● **TAREFA**: Repita sem alterações o trecho do texto sobre o RIDAI que começa nas palavras "A nova infraestrutura" e termina em "a cada consulta.".

● **EXCERTO DO DOCUMENTO**:
#####

Maior registo nacional de doenças autoimunes regressa com nova tecnologia 37

O Núcleo de Estudos de Doenças Auto-Imunes (NEDAI) da Sociedade Portuguesa de Medicina Interna (SPMI) anunciou a reativação e modernização do RIDAI – Registo Nacional Informático de Doenças Autoimunes, uma plataforma que apoia a monitorização clínica, a avaliação de segurança e eficácia terapêutica e a produção de conhecimento científico sobre as doenças autoimunes em Portugal. Após a migração para uma nova geração tecnológica e o relançamento em 2025, o RIDAI integra agora funcionalidades de análise em tempo real, exportação de dados para investigação e recolha de Patient-Reported Outcomes (PROs), entre outras melhorias.

Após um processo de atualização tecnológica e metodológica, o RIDAI já recuperou doentes previamente registados, conta com 40 centros de autoimunidade de norte a sul do país e ilhas e mais de 6.500 doentes registados, consolidando-se como um dos maiores registos nacionais ativos na área. Esta nova plataforma permite ainda alargar a abrangência a patologias complexas, como o Lúpus Eritematoso Sistémico, Esclerose Sistémica, Miopatias Inflamatórias, Síndrome de Sjögren, entre outras.

“A reformulação do RIDAI nasceu da necessidade imperiosa de dotarmos a Medicina Interna de uma ferramenta robusta para gestão e estudo das doenças autoimunes — capaz de integrar PROs, seguir a eficácia e segurança dos tratamentos e identificar preditores de resposta,” afirma, em comunicado, Carlos Carneiro, coordenador do NEDAI, acrescentando que “com uma visão nacional e multidisciplinar, o RIDAI permite comparar perfis de doença e terapêuticas entre centros, gerar alertas clínicos e apoiar decisões que melhoram a qualidade de vida dos doentes”.

A nova infraestrutura digital foi desenvolvida em parceria com a TonicApp, a IQVIA e a Is4science e assegura elevados padrões de qualidade e confidencialidade, através da encriptação dos dados e da recolha de informação validada sobre características clínicas, laboratoriais, terapêuticas e de estilo de vida. O registo de comorbilidades, vacinação, eventos adversos, escalas de atividade da doença e dados de estilo de vida é padronizado e validado a cada consulta.

O processo de recolha é realizado com consentimento informado, devidamente autorizado pela Comissão de Ética para a Investigação Clínica (CEIC), e encontra-se sincronizado com o Infarmed para notificação de reações adversas, reforçando o papel do registo na farmacovigilância e na monitorização pós-comercialização dos medicamentos utilizados em doenças autoimunes.

#####

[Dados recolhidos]
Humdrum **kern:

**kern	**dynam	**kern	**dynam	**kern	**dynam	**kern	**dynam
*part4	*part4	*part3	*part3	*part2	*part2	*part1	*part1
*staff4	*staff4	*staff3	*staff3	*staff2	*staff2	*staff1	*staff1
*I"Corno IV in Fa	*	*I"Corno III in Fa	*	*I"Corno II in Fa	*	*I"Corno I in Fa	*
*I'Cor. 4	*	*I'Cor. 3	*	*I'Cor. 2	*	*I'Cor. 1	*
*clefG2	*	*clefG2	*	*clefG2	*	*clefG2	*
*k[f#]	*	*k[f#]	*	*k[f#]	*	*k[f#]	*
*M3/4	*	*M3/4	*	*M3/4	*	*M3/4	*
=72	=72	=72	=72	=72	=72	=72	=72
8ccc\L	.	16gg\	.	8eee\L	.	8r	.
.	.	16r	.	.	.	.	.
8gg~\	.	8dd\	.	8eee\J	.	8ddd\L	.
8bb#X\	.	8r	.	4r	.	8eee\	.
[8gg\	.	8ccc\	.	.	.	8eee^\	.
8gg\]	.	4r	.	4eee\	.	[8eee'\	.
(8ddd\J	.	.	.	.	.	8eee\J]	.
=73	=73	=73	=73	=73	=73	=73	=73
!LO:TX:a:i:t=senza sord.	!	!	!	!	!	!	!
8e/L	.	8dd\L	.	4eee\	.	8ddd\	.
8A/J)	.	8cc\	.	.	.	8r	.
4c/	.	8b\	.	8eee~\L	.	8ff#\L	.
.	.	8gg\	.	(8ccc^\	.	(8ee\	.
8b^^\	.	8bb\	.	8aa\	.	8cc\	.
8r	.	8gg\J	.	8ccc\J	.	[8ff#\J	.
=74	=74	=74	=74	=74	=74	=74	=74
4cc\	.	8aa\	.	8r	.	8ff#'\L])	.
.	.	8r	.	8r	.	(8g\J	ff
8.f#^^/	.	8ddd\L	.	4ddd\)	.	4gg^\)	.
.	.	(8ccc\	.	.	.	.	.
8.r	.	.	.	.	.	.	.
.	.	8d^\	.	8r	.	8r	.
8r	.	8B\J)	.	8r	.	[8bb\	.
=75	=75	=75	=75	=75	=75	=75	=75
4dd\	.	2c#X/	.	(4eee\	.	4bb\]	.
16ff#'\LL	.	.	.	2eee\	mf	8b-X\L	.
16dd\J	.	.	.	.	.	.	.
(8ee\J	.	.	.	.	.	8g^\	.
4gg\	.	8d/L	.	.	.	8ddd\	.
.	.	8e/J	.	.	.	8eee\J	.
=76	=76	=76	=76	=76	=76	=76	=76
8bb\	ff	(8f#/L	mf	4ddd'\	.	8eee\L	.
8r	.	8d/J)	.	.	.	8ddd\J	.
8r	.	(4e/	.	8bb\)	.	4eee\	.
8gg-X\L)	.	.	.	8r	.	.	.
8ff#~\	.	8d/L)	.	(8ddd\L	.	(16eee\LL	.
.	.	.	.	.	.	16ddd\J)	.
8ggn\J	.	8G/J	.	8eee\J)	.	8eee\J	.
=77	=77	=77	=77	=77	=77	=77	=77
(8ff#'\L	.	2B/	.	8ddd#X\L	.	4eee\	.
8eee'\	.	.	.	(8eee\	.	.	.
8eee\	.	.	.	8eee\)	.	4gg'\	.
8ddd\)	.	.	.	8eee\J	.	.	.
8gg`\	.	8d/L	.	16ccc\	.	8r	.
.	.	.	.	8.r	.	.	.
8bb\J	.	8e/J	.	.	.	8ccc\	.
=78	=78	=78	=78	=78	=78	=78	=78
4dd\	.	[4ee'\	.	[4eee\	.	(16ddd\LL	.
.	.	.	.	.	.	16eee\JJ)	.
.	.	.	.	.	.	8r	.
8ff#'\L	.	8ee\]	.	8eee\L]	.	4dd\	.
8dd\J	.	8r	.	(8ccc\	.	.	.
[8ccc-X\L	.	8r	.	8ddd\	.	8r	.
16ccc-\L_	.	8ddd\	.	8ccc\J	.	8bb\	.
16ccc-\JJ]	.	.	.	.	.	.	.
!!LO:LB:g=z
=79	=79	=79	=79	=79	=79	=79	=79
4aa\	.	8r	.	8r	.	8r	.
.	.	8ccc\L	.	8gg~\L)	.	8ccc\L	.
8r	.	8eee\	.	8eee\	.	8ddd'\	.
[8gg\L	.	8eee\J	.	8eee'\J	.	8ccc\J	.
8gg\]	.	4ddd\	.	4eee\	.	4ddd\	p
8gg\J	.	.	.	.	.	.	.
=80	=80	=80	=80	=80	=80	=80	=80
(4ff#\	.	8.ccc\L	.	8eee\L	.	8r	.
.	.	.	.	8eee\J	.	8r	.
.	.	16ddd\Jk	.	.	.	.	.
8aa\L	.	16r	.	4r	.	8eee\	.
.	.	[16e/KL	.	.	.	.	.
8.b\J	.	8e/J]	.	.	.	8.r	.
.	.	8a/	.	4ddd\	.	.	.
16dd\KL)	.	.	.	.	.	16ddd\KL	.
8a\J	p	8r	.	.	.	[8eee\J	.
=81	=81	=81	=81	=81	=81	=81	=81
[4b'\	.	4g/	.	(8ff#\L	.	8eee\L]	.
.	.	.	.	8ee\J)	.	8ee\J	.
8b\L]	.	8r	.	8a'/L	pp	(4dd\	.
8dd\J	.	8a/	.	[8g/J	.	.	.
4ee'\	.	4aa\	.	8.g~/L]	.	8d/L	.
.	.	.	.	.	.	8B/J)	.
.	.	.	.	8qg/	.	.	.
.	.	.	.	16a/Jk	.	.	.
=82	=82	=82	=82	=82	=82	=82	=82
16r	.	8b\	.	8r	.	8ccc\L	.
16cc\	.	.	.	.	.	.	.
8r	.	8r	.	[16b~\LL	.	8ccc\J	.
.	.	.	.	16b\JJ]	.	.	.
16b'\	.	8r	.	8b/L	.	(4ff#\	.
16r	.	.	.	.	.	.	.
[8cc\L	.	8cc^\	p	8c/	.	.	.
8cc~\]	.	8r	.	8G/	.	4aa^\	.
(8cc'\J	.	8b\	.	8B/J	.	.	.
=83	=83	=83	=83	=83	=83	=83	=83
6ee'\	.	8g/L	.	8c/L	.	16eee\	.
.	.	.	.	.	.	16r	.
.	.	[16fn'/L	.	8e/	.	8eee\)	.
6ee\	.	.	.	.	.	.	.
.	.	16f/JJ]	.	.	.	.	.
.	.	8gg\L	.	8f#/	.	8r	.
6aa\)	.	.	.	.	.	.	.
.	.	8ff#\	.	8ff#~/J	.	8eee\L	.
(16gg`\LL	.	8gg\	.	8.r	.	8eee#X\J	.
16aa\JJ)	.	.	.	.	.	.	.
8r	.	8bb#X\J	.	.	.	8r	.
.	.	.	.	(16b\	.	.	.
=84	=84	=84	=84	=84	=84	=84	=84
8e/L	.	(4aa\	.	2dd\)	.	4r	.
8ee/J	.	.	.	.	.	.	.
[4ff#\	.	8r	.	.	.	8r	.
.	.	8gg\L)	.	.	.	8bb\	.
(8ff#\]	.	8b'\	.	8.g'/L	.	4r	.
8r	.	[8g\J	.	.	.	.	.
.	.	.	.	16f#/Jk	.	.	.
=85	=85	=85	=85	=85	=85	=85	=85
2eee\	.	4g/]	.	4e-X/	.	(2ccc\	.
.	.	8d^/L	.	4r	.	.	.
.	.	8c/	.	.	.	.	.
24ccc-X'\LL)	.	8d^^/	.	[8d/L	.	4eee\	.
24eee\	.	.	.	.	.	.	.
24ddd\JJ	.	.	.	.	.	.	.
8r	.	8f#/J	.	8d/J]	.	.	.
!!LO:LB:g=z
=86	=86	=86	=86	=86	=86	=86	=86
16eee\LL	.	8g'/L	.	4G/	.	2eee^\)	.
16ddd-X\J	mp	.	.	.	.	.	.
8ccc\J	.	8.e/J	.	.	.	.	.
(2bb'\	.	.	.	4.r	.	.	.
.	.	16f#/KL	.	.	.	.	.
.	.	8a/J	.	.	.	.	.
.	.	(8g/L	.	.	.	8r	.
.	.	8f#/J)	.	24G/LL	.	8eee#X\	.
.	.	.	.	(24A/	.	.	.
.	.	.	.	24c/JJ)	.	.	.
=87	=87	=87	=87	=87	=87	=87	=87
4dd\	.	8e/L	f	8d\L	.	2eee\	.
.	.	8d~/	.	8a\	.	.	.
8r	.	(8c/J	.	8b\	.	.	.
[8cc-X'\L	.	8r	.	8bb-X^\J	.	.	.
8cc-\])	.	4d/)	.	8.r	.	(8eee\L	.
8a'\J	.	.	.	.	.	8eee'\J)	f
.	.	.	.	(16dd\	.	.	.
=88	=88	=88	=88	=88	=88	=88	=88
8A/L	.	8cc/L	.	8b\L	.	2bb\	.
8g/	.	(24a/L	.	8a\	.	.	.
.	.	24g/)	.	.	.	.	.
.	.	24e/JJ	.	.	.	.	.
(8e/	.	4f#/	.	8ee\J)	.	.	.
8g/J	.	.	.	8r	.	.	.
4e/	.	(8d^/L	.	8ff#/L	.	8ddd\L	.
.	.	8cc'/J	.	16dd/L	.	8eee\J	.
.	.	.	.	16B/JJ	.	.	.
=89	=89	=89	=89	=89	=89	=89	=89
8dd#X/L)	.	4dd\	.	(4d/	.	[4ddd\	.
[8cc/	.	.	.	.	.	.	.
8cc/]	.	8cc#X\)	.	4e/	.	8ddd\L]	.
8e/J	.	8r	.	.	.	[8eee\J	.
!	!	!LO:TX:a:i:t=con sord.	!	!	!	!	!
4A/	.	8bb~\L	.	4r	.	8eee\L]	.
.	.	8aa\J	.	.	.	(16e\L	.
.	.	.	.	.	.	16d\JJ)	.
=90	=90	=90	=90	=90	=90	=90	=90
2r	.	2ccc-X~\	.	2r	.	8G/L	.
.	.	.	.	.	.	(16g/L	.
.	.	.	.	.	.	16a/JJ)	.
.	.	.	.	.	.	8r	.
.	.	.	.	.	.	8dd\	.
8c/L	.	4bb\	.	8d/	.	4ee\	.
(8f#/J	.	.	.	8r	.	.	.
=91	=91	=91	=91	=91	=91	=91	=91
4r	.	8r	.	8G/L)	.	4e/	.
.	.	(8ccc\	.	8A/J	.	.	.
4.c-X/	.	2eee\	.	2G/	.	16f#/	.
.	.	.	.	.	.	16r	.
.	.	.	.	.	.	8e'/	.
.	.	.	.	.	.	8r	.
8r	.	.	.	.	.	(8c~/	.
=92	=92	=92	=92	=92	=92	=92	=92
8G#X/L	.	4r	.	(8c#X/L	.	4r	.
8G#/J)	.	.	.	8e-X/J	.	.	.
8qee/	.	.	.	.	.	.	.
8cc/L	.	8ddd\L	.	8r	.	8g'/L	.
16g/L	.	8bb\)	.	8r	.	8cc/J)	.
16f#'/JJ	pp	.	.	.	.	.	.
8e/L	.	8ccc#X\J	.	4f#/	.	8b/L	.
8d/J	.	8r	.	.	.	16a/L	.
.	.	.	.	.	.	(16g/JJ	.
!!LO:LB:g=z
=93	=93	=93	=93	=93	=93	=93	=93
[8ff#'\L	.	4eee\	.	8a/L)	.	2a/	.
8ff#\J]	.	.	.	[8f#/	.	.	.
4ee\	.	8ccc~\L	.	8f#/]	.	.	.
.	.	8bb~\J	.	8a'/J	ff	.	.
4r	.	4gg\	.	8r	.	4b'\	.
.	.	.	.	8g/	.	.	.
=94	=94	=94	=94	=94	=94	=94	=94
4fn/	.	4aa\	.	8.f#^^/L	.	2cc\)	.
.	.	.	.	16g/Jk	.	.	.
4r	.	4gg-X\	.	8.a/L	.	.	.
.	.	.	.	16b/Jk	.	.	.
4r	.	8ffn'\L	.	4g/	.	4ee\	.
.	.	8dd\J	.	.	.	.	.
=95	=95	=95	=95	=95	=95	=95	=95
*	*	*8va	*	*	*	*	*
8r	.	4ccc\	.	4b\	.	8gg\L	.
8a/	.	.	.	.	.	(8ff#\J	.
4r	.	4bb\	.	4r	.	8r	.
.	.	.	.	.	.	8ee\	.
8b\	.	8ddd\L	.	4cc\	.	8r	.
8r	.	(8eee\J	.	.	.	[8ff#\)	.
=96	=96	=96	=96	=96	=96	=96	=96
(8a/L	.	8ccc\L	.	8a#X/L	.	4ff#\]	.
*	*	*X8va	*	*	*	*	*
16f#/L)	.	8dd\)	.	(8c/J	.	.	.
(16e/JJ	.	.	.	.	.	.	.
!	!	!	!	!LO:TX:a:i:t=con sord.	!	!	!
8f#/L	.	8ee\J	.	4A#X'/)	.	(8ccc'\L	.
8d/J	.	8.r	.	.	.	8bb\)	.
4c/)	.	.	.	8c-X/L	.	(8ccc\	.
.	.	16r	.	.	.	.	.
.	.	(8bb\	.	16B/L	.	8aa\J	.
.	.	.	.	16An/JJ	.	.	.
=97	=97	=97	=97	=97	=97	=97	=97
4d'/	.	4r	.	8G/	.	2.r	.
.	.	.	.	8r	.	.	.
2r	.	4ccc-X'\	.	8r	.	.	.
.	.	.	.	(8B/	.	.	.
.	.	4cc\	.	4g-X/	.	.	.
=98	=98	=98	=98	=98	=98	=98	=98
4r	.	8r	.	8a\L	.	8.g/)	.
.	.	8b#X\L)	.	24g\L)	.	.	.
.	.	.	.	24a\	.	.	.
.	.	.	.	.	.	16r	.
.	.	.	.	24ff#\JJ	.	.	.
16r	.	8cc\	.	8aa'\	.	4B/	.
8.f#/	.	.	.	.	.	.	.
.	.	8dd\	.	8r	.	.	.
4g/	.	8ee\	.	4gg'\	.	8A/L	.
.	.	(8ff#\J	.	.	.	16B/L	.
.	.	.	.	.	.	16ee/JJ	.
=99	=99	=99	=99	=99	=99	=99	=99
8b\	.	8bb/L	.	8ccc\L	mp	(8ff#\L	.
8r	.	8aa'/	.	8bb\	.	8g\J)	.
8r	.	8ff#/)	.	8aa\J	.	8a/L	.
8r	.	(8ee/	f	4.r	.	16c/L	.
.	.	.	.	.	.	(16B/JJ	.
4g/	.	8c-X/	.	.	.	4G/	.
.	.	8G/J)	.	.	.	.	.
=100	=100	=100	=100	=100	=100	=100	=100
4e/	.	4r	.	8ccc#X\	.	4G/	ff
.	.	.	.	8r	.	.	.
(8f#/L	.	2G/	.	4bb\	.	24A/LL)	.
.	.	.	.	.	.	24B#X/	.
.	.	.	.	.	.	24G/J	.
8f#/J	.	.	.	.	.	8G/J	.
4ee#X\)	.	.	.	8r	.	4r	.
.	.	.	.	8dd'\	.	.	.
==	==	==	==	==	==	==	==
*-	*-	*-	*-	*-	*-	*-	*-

#####

● **RESPOSTA**:
A nova infraestrutura digital foi desenvolvida em parceria com a TonicApp, a IQVIA e a Is4science e assegura elevados padrões de qualidade e confidencialidade, através da encriptação dos dados e da recolha de informação validada sobre características clínicas, laboratoriais, terapêuticas e de estilo de vida. O registo de comorbilidades, vacinação, eventos adversos, escalas de atividade da doença e dados de estilo de vida é padronizado e validado a cada consulta.